I have always loved these lyrics from Bruce Springsteen’s “The River” (1980):

Now those memories come back to haunt me

They haunt me like a curse

Is a dream a lie if it don’t come true

Or is it something worse

They sound true at first. But when you look closer, they are actually quite hard to interpret.

What does “something worse” mean here?

Six interpretations:

  • Epistemic problem and suffering: The unfulfillment of a dream differ from mere epistemic failure. It is not simply that our predictive faculties erred; the difference between expectation and reality creates actual suffering. This interpretation posits a deep connection between knowledge (or lack thereof) and emotional states. The “worse” here stands for the painful experiential consequences of unfulfilled dreams and suggests that dreams carry more weight than mere predictions.
  • Comparative suffering through awareness: Knowing how things could have been good intensifies the pain of how they actually are. In this interpretation, suffering is relative to modal cognition. It is not just about the absolute state of things, but how that state compares to imagined alternatives. The “worse” in this case stands for the deeper suffering that comes from awareness of missed potential and implies that ignorance of better possibilities is often a blessing.
  • Dreams as non-truth-apt concepts: This interpretation challenges the very notion that dreams can be “true” or “false”. It suggests that dreams, like aesthetic judgments etc., exist in a conceptual realm where truth values don not apply.
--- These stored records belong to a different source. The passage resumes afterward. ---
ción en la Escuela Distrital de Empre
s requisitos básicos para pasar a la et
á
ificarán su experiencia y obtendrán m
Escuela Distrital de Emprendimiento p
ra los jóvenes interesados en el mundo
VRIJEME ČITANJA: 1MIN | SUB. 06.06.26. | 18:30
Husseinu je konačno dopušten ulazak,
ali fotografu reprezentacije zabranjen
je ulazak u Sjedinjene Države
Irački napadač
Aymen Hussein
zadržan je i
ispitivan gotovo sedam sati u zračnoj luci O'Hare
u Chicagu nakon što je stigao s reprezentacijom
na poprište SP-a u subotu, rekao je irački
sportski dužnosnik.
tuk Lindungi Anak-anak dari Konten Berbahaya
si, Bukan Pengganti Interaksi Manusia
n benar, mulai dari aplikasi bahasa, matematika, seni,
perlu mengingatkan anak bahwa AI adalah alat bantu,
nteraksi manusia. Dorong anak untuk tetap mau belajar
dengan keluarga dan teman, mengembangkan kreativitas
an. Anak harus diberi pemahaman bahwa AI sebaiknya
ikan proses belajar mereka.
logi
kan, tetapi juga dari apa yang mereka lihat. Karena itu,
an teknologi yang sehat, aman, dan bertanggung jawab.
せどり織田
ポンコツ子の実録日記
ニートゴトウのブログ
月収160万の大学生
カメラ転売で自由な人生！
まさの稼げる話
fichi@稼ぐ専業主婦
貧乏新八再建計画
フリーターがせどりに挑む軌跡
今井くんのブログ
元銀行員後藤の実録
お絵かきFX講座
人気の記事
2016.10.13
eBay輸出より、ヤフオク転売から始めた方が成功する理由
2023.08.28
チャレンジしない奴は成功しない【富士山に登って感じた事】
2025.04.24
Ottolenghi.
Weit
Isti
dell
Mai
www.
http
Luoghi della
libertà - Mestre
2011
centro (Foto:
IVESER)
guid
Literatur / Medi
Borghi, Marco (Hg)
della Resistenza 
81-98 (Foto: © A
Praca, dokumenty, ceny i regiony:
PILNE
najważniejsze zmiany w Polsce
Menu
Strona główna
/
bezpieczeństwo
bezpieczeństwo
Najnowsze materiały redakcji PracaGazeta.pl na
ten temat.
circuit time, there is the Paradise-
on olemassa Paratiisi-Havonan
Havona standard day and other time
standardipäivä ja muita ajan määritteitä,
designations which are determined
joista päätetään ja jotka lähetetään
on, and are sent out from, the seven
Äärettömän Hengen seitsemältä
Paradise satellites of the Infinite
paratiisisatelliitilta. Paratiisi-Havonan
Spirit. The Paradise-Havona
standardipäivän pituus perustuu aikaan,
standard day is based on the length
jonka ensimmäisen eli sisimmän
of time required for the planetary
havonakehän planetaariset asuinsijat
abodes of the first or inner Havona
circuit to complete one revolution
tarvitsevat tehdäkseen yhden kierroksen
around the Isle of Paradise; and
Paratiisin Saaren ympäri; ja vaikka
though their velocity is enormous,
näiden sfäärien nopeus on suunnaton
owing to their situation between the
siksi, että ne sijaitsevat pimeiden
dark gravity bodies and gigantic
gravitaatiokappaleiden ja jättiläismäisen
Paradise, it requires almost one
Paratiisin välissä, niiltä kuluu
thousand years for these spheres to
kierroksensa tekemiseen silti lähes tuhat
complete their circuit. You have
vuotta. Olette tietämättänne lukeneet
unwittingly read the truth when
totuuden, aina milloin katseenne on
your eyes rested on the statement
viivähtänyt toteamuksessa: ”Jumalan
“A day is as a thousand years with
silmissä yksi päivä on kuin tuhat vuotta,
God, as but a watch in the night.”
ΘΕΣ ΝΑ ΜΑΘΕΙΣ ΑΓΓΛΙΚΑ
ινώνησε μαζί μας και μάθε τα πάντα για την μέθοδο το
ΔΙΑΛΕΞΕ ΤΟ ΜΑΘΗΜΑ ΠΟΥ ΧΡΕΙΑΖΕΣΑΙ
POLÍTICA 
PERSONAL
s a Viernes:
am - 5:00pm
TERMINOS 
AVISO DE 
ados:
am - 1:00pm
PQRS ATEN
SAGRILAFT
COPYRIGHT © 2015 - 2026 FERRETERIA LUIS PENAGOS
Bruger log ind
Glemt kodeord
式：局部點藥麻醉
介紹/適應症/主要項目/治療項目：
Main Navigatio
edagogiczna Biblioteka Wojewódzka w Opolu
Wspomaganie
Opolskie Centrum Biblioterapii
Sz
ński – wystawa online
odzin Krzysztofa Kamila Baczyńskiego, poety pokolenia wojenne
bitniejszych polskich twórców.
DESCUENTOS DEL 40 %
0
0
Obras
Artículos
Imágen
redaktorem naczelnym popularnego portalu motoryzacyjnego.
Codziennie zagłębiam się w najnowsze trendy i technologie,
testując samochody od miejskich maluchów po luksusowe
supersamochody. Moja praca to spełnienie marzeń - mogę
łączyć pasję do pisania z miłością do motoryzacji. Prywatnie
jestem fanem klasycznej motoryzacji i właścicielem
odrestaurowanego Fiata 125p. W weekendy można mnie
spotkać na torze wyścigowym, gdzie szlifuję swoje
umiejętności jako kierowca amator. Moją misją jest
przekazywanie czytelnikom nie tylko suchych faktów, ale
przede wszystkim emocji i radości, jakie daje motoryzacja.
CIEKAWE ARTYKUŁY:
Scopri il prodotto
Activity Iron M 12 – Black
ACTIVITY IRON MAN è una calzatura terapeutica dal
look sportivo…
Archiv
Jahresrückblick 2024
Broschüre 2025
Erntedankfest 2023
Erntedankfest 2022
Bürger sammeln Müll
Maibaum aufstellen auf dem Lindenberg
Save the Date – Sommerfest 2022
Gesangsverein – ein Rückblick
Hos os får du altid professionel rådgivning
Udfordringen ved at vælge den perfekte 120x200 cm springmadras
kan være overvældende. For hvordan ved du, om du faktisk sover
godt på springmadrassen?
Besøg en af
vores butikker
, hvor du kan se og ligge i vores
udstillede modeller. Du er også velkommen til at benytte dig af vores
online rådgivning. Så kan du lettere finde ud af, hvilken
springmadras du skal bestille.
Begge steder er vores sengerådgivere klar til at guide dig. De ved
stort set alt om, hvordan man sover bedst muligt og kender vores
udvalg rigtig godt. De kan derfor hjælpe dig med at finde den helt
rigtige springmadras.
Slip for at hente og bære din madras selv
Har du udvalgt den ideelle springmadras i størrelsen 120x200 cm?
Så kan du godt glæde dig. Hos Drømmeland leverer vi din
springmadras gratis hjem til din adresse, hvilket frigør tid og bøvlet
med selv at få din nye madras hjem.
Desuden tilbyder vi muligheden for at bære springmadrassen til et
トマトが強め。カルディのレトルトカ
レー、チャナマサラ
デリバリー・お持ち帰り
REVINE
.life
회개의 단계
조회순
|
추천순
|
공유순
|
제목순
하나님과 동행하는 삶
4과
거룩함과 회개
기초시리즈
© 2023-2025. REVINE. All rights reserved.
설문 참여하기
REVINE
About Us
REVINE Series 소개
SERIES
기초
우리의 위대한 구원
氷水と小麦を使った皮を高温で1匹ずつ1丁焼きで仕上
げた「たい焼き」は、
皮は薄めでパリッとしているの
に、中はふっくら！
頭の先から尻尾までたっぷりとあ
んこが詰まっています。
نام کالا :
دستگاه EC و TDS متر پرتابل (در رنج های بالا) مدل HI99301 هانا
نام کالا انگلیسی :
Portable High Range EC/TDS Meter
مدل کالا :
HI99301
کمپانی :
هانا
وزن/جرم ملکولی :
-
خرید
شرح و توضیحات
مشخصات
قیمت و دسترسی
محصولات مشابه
The “worse” here is the realization that we have been categorizing dreams incorrectly all along and forces a reevaluation of how we understand hopes and aspirations. This raises questions about the nature of dreams and their relation to truth-apt cognitions. There clearly is some connection (our dreams are usually based on some factual understanding), but at some point, dreams become non-truth-apt.
  • External origin of dreams: If a dream is a lie, it might originate from outside of a person. Usually, a lie is something that person X tells person Y (where X =/= Y). If dreams originate from outside ourselves, this introduces complex questions about personal identity and autonomy. If our dreams shape us but come from external sources, how authentic is our sense of self? The “worse” in this scenario is the potential loss of agency and the unsettling implication that our deepest aspirations might not be our own.
  • False memory and retrospective dream construction: This interpretation suggests that we might fabricate dreams retrospectively in response to present dissatisfaction. We see the world as unsatisfactory and only then falsely remember having dreamed of something better. The “worse” here stands for two things: the realization that our memories are unreliable, and the unsettling idea that our capacity to perceive the world as not-so-great depends on illusory past hopes.
  • Persistent memory and inescapable comparison: Dreams that come from memory haunt us more persistently than recent realizations of how things could be better. The “worse” in this case stands for the inescapable nature of these dream-memories that constantly remind us of unmet expectations. This interpretation highlights the tyranny of memory over present experience and suggest that the past dreams we carry with us shape our perception of reality in more profound and potentially painful ways than present perceptions

Be that as it may, I think the lyrics capture something important. We hate it when our dreams don’t come true. However, we must remember that Nightmare is a fantasy that became reality as Slavoj Žižek said.